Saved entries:
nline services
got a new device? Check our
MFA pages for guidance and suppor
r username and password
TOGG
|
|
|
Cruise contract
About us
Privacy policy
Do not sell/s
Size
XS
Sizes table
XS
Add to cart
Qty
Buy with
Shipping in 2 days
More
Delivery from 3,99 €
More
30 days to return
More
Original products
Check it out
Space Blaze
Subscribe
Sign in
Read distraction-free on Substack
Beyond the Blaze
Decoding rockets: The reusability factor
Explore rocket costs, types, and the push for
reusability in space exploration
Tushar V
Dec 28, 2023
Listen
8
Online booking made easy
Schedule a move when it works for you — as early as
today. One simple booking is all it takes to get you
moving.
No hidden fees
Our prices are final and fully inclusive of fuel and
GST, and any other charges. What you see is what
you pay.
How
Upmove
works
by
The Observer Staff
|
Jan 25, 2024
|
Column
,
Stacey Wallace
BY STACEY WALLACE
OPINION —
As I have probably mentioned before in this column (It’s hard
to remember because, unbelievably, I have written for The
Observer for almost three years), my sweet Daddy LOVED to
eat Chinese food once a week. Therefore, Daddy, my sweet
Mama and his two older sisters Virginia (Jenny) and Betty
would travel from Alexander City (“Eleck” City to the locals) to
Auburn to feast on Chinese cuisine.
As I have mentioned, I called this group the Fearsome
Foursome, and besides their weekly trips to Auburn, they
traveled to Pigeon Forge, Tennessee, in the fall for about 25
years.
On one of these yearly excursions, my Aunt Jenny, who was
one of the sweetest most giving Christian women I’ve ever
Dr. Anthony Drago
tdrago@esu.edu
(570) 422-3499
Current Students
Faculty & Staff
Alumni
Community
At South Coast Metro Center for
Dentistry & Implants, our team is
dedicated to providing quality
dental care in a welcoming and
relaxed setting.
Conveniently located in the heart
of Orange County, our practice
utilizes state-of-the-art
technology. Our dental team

Description of the task >>
Please return exactly the lines from the opening line of the data above through the line with "On one of these", both included and nothing else.

Solution >>
nline services
got a new device? Check our
MFA pages for guidance and suppor
r username and password
TOGG
|
|
|
Cruise contract
About us
Privacy policy
Do not sell/s
Size
XS
Sizes table
XS
Add to cart
Qty
Buy with
Shipping in 2 days
More
Delivery from 3,99 €
More
30 days to return
More
Original products
Check it out
Space Blaze
Subscribe
Sign in
Read distraction-free on Substack
Beyond the Blaze
Decoding rockets: The reusability factor
Explore rocket costs, types, and the push for
reusability in space exploration
Tushar V
Dec 28, 2023
Listen
8
Online booking made easy
Schedule a move when it works for you — as early as
today. One simple booking is all it takes to get you
moving.
No hidden fees
Our prices are final and fully inclusive of fuel and
GST, and any other charges. What you see is what
you pay.
How
Upmove
works
by
The Observer Staff
|
Jan 25, 2024
|
Column
,
Stacey Wallace
BY STACEY WALLACE
OPINION —
As I have probably mentioned before in this column (It’s hard
to remember because, unbelievably, I have written for The
Observer for almost three years), my sweet Daddy LOVED to
eat Chinese food once a week. Therefore, Daddy, my sweet
Mama and his two older sisters Virginia (Jenny) and Betty
would travel from Alexander City (“Eleck” City to the locals) to
Auburn to feast on Chinese cuisine.
As I have mentioned, I called this group the Fearsome
Foursome, and besides their weekly trips to Auburn, they
traveled to Pigeon Forge, Tennessee, in the fall for about 25
years.
On one of these yearly excursions, my Aunt Jenny, who was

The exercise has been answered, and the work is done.